* Goal
Transcribe every line of the listing below word for word, leaving out the pictures.
--- start of Provided records ---
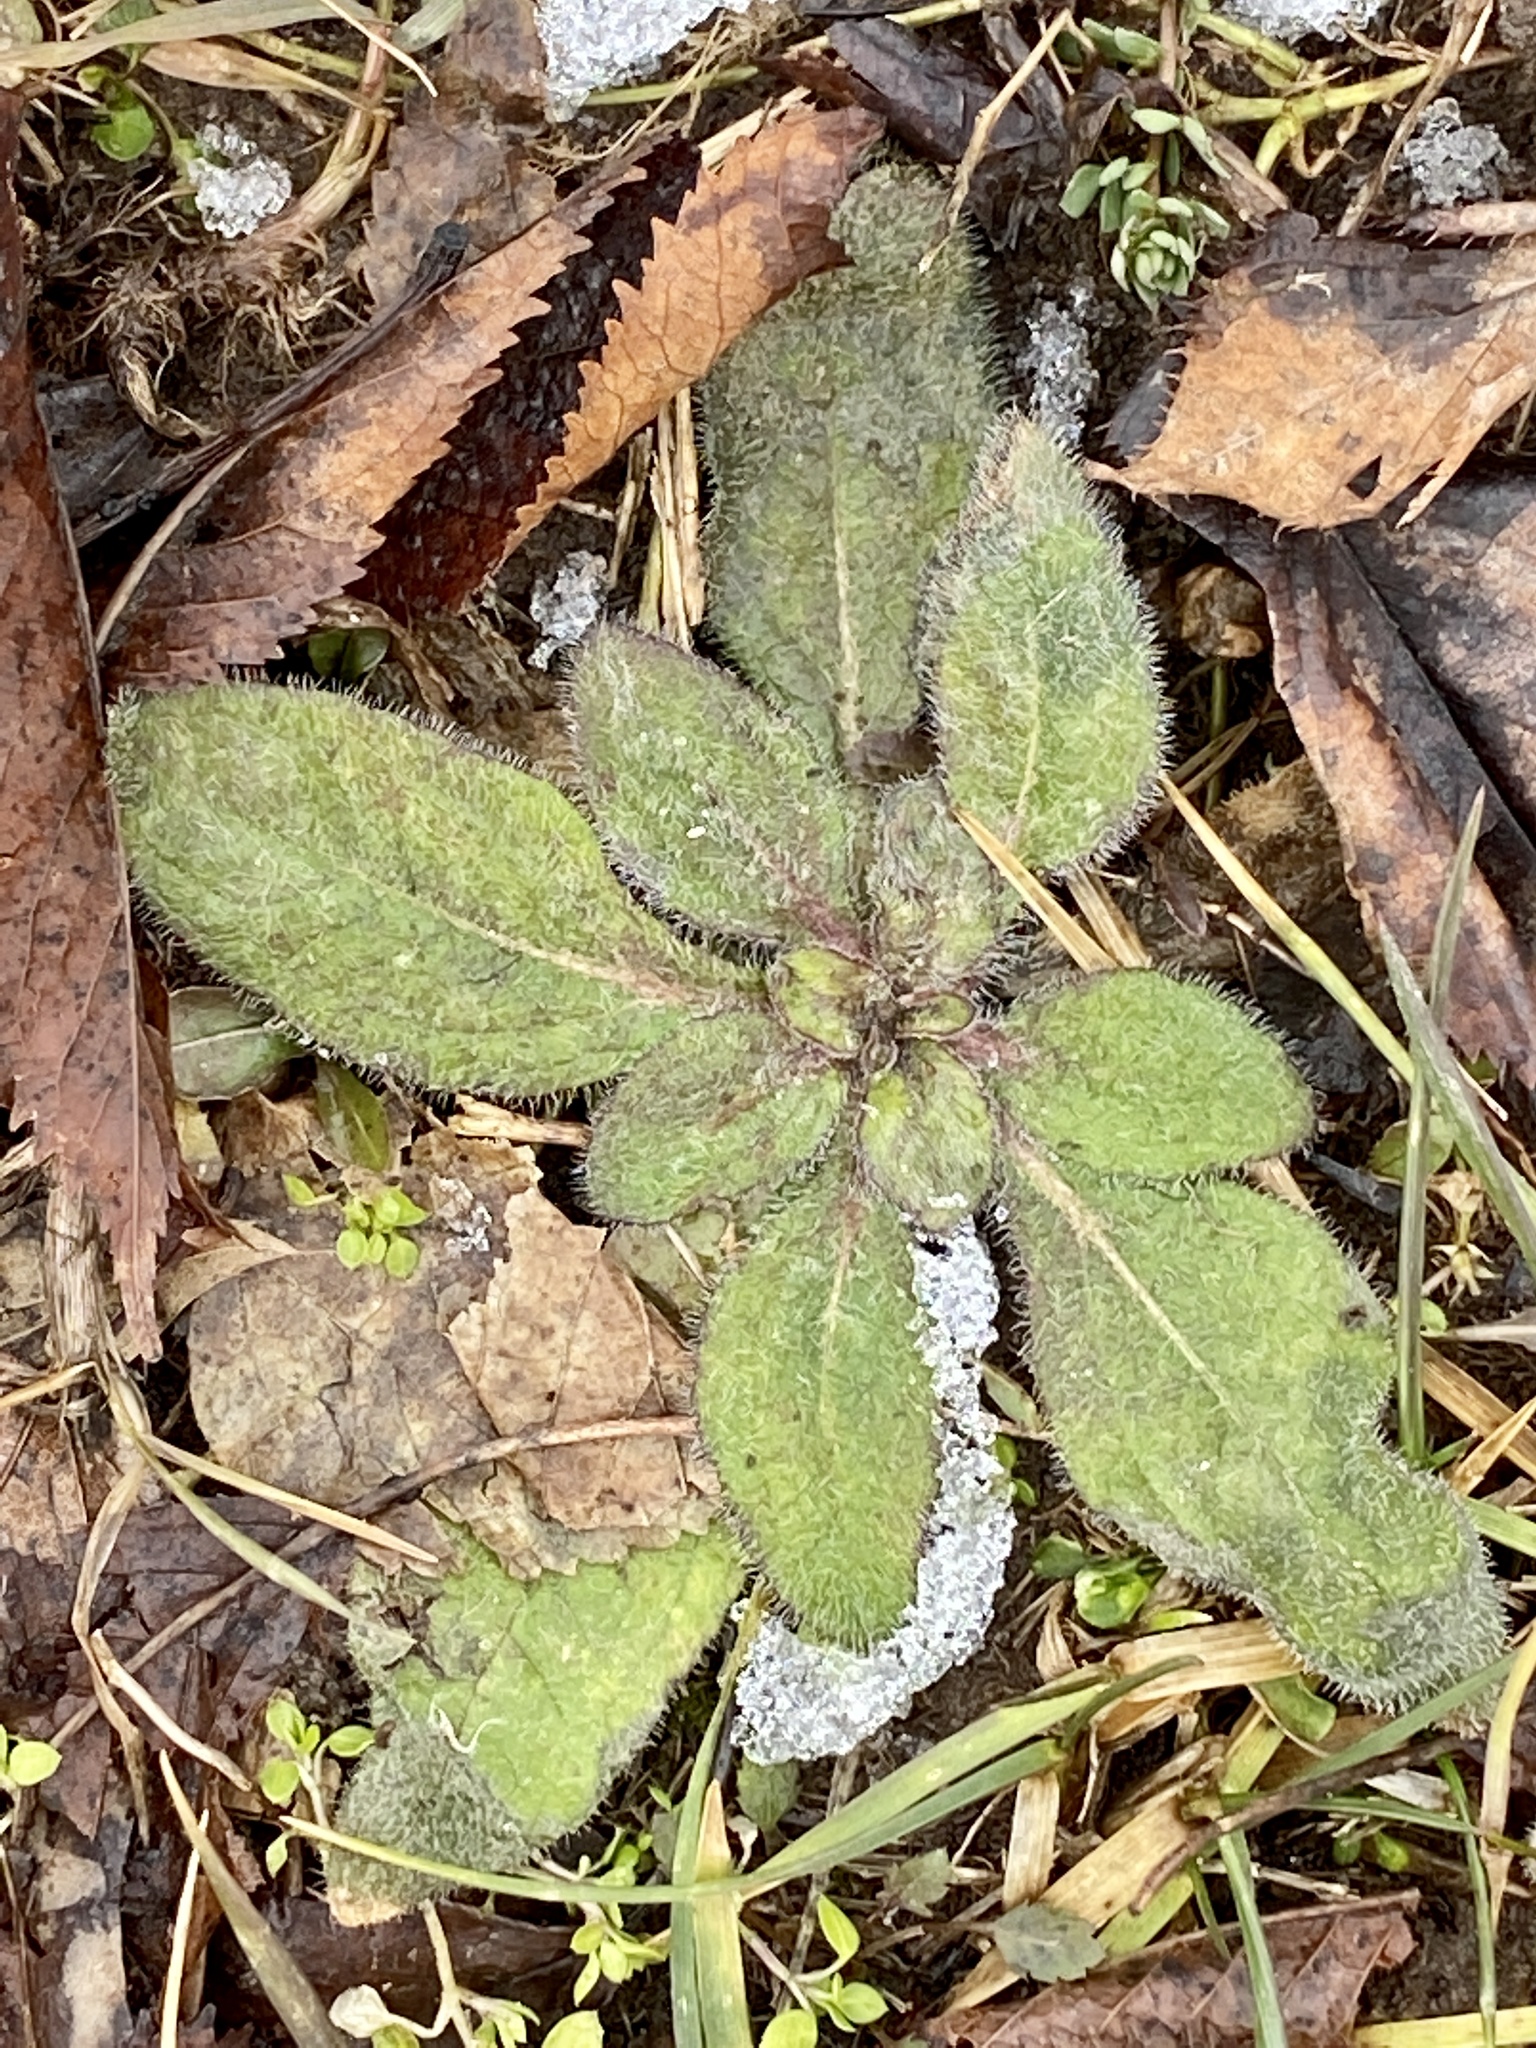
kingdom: Plantae
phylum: Tracheophyta
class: Magnoliopsida
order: Asterales
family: Asteraceae
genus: Rudbeckia
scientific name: Rudbeckia hirta
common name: Black-eyed-susan
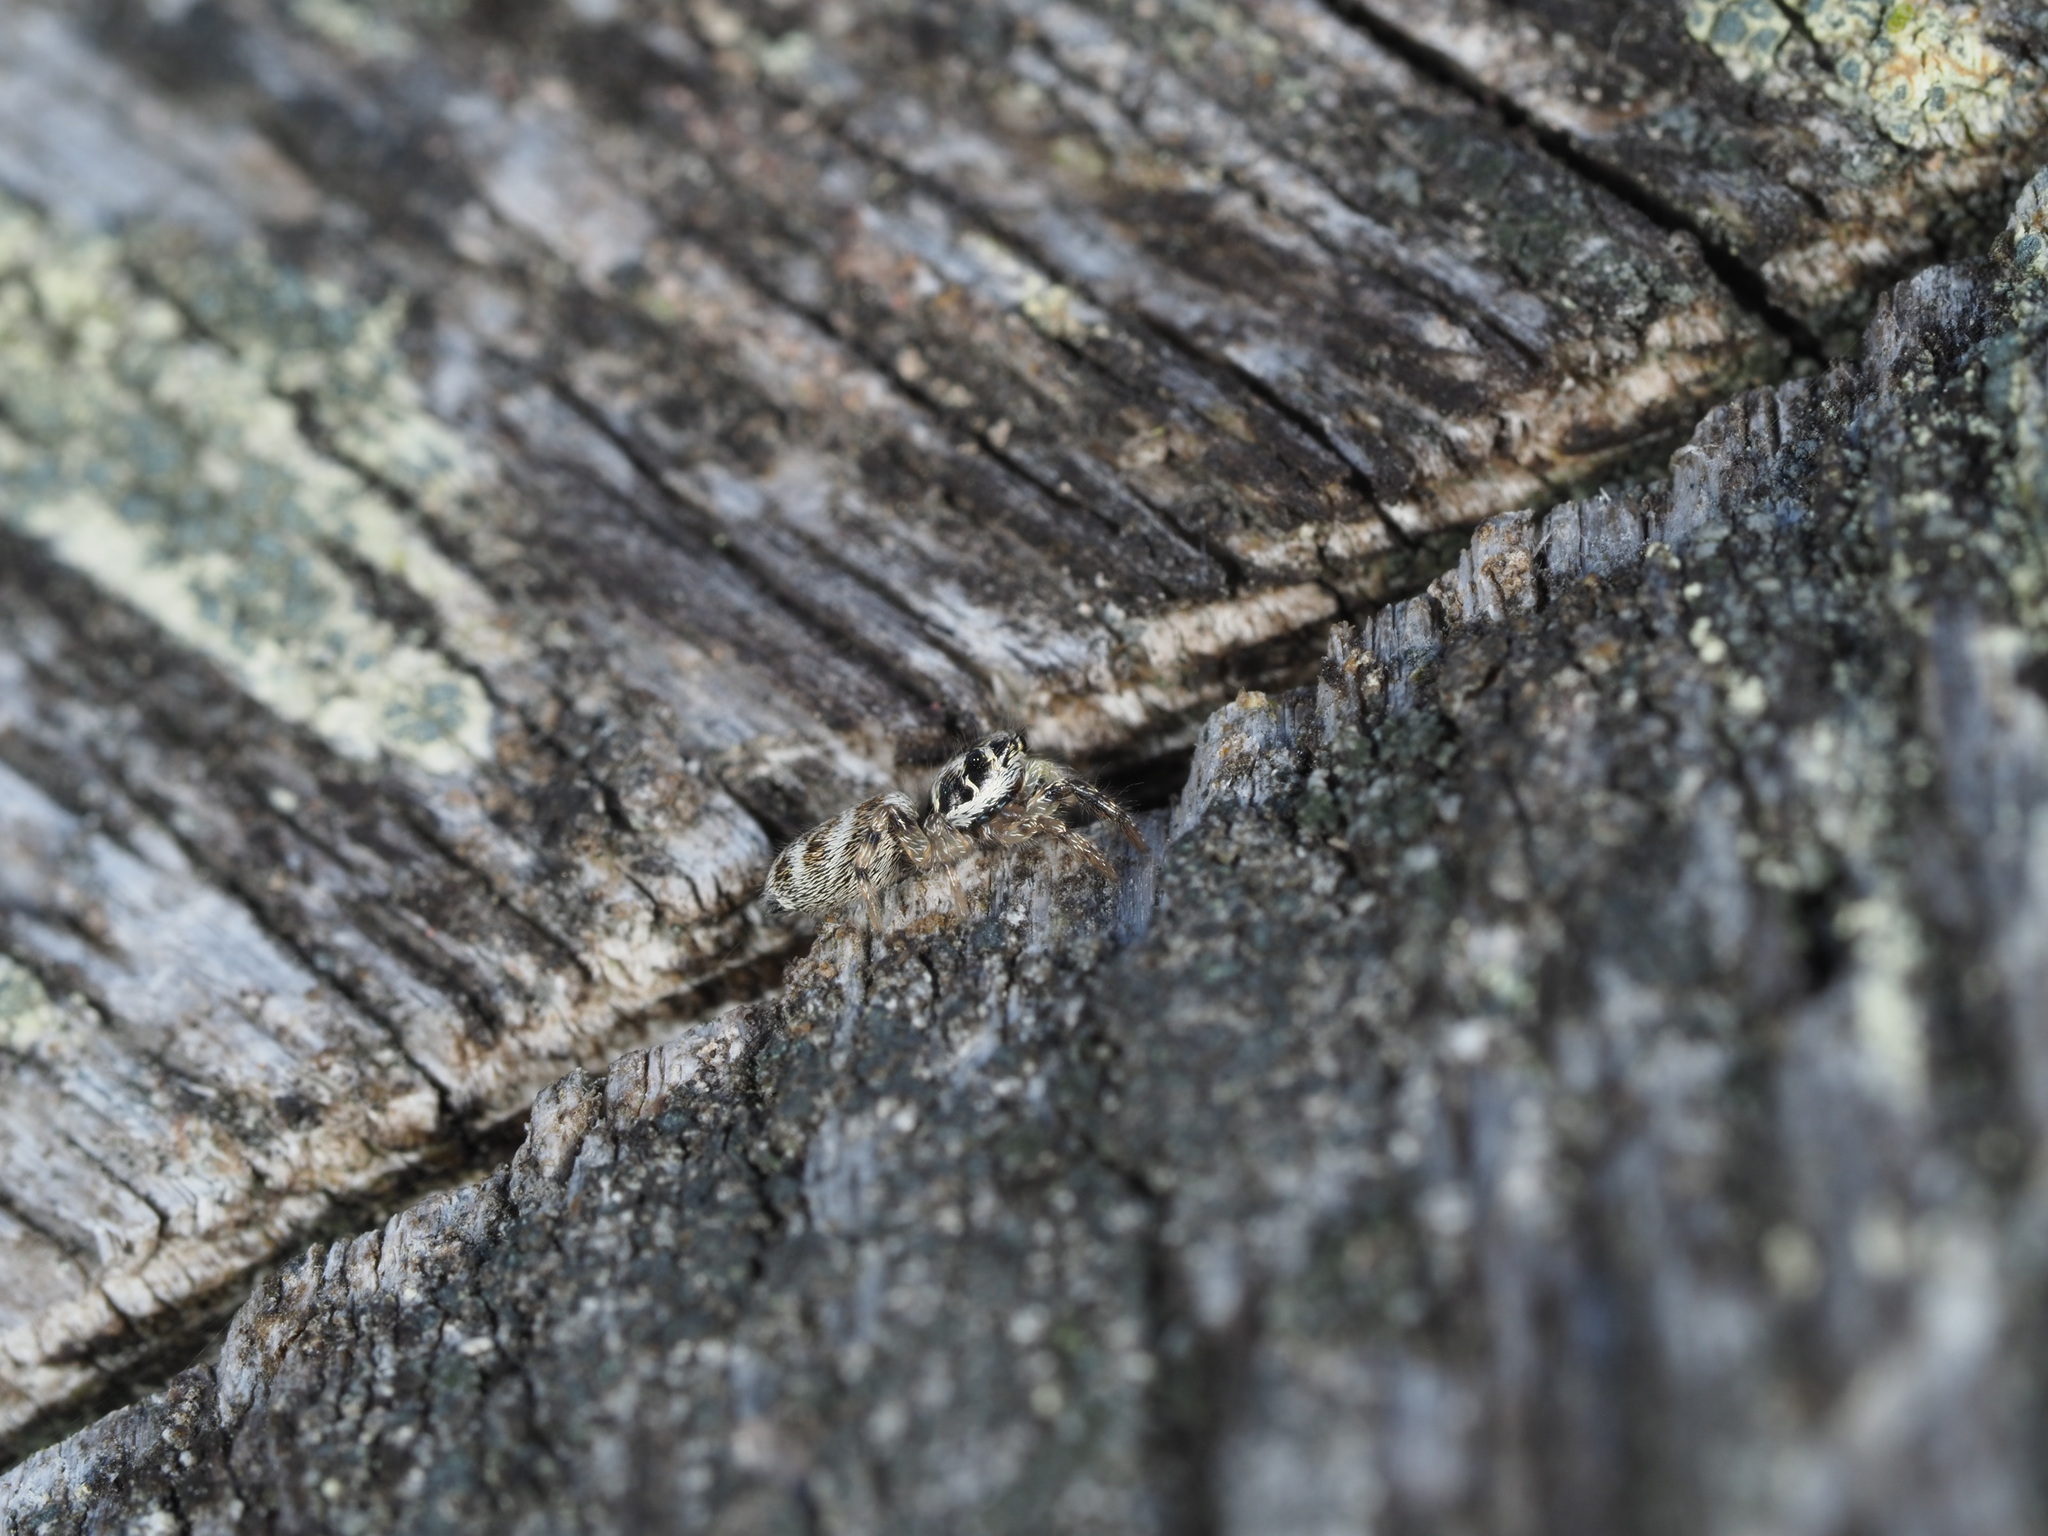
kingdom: Animalia
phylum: Arthropoda
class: Arachnida
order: Araneae
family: Salticidae
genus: Salticus
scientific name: Salticus scenicus
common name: Zebra jumper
--- end of Provided records ---
* Output of the task
kingdom: Plantae
phylum: Tracheophyta
class: Magnoliopsida
order: Asterales
family: Asteraceae
genus: Rudbeckia
scientific name: Rudbeckia hirta
common name: Black-eyed-susan
kingdom: Animalia
phylum: Arthropoda
class: Arachnida
order: Araneae
family: Salticidae
genus: Salticus
scientific name: Salticus scenicus
common name: Zebra jumper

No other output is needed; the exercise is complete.